O que mais impressiona em SPEED RACER é o colorido, que remete aos bons tempos do technicolor, nos anos 50 e 60, onde as cores eram mais vivas. O visual retro-futurista também joga o filme para os anos 60, ao mesmo tempo que se passa aparentemente numa espécie de futuro. Vale lembrar que 1967, ano da produção do anime original, foi o ano mais psicodélico do século no campo das artes, e para manter o filme fiel ao espírito da época há uma explosão de cores, como numa viagem de ácido. Um dos filmes coloridos dos anos 60 que eu mais lembrei enquanto via SPEED RACER foi PERIGO: DIABOLIK, de Mario Bava, especialmente pela presença do personagem Corredor X (Matthew Fox, que quase sempre aparece de máscara e tem aquele jeitão cool). A trilha sonora de Michael Giacchino também tenta emular as trilhas dos filmes da década de 60.

A trama gira em torno do corredor Speed Racer (Emile Hirsh, do ótimo NA NATUREZA SELVAGEM). Speed vive à sombra do irmão, morto num acidente de carros numa das corridas que participou. O uso dos flashbacks para mostrar a infância de Speed, que não conseguia prestar atenção às aulas e só pensava em carros, e o seu relacionamento com o irmão mais velho Rex Racer e a repercussão de sua morte é feito de maneira original, com as ações e os personagens passando pela tela como numa animação antiga. Speed tem uma família bem interessante: um pai que ama o automobilismo (John Goodman), uma mãe compreensiva (Susan Sarandon) e um irmão caçula e um chimpanzé, que sempre estão aprontando das suas. Meio que já fazendo parte da família, há também a namorada, vivida por Christina Ricci, que com seus belos olhos grandes, é uma atriz perfeita para uma adaptação live-action de um anime. Ao vencer uma importante corrida, Speed é convidado por um empresário de uma grande empresa de carros de corrida a assinar um contrato. Ao ver os bastidores da empresa do tal sujeito, que se comporta como uma espécie de demônio tentador, Speed fica na dúvida se deve ou não se juntar ao time dos grandes ou continuar na empresa humilde e independente do pai.
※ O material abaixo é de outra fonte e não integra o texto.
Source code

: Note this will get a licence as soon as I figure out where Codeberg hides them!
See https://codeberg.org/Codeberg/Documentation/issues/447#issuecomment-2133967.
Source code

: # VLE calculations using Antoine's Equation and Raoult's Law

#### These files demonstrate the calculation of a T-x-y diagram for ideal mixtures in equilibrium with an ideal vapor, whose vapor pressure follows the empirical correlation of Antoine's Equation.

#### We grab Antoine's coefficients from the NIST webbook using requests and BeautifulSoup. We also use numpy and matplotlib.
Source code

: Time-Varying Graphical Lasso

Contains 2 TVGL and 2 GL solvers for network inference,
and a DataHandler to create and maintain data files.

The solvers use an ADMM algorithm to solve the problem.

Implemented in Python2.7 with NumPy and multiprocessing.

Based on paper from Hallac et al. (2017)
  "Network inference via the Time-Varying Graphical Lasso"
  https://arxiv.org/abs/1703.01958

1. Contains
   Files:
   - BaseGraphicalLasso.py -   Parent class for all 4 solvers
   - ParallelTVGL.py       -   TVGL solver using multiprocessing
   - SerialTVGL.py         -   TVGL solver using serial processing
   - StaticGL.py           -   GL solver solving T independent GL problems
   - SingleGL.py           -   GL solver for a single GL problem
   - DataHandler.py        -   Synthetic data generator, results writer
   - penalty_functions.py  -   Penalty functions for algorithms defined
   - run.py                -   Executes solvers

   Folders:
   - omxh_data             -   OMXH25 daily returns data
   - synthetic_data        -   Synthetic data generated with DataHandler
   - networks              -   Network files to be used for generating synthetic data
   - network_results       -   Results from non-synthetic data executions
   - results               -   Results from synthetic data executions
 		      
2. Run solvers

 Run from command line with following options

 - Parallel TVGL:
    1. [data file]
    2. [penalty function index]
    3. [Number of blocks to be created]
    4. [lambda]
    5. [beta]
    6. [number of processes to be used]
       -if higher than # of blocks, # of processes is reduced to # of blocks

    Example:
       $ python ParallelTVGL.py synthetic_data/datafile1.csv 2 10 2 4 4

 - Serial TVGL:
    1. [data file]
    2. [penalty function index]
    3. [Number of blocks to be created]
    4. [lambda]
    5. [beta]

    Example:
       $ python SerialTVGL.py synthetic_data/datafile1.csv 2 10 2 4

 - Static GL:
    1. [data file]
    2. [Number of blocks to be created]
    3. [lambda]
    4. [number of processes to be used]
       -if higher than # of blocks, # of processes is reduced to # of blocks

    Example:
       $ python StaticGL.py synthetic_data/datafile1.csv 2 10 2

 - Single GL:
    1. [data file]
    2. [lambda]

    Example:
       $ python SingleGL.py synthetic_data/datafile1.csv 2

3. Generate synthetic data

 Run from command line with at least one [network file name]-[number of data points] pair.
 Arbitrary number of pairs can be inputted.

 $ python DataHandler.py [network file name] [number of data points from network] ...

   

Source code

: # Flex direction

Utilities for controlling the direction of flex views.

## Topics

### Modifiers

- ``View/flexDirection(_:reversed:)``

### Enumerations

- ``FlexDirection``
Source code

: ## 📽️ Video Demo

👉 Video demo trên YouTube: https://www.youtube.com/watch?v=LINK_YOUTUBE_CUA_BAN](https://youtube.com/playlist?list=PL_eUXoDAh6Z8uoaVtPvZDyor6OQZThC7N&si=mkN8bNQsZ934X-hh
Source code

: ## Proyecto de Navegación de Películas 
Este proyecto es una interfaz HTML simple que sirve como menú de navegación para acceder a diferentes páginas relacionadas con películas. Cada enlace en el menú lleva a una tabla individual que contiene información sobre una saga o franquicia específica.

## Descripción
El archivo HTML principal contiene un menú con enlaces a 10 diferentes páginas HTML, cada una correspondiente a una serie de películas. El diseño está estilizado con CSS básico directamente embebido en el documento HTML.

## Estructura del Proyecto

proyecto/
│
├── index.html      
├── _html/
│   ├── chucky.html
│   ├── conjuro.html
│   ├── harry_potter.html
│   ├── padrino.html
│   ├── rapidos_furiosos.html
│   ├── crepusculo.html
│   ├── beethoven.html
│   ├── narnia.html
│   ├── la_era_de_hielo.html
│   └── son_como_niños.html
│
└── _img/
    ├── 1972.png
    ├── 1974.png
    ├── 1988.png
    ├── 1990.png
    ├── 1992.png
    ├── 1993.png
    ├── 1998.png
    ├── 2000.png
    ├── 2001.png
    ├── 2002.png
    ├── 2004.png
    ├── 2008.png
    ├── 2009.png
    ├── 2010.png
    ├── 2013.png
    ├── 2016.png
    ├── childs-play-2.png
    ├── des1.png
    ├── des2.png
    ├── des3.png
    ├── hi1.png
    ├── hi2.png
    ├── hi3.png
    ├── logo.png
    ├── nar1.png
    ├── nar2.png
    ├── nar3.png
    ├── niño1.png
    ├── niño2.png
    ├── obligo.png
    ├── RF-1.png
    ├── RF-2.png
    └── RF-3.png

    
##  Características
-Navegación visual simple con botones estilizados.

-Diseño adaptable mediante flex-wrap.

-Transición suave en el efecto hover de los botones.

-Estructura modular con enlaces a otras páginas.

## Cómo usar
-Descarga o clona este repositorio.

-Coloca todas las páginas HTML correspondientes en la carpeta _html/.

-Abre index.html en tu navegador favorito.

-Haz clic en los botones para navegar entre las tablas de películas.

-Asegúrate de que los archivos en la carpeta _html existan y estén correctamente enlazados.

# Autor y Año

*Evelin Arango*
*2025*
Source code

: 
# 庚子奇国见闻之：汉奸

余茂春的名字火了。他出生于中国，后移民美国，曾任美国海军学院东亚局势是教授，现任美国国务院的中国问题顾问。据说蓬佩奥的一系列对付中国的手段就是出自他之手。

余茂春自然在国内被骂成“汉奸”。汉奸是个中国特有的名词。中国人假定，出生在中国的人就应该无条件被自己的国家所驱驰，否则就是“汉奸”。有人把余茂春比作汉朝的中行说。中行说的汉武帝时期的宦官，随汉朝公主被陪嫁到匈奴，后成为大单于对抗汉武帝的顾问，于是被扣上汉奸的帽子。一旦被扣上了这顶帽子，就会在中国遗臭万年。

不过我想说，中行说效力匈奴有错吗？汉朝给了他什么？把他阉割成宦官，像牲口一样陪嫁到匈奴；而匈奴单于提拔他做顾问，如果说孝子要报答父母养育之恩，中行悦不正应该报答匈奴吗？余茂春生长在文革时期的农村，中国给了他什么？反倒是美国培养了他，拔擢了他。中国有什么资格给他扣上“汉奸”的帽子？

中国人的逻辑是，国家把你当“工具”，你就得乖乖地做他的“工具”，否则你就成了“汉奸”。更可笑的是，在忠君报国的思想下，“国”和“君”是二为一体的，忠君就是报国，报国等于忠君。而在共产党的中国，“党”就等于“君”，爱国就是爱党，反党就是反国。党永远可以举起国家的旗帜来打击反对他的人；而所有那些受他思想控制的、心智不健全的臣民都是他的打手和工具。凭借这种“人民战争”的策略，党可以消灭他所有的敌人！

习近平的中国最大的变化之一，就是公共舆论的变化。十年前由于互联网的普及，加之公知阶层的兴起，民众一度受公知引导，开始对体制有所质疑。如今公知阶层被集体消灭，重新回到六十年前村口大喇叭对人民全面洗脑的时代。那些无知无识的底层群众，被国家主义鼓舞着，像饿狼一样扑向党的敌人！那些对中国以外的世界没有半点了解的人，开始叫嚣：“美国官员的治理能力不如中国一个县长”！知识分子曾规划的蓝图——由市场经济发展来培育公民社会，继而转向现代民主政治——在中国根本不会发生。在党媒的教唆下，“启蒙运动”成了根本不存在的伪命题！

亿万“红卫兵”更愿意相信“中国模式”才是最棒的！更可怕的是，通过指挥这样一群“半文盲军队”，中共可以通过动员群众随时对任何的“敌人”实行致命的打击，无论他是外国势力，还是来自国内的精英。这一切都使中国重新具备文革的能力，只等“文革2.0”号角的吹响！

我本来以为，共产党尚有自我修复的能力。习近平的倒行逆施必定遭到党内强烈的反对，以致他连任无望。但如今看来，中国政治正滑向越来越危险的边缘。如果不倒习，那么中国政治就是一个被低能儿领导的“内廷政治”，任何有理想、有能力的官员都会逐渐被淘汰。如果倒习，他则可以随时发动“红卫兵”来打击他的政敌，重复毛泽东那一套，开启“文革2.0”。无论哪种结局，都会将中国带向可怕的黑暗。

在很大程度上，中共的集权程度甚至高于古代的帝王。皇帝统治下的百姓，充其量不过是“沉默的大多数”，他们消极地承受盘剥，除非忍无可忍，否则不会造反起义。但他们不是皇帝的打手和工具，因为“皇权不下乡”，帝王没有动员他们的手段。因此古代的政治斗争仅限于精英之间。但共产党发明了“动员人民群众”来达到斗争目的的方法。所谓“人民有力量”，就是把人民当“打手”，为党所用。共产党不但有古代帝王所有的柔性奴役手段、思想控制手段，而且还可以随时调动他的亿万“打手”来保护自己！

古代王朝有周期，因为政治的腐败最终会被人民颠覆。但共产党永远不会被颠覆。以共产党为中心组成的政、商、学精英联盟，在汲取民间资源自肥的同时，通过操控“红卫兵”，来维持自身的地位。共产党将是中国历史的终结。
Um dos problemas do filme está nos longos diálogos envolvendo negociações e espionagem, mas ao mesmo tempo isso é uma maneira de descansar os olhos das cenas frenéticas de corrida hiper-colorida. Aliás, a certa altura do filme, as cenas de corrida, que no começo eram diferentes e originais, vão se tornando repetitivas e cansativas, especialmente no perigoso Rally Casa Cristo, que é o clímax do filme. Desse modo, a última corrida se torna chata e tediosa. Ainda por cima levando em consideração que, a essa altura, o filme já havia passado das duas horas de duração, seguindo a tradição dos filmes da série MATRIX. E por mais que seja bem interessante em seus aspectos técnicos, tenha seus momentos simpáticos e dê suas alfinetadas nas grandes corporações, SPEED RACER mais cansa do que empolga e, para mim, isso traz pontos negativos para uma obra cuja intenção principal deveria ser divertir.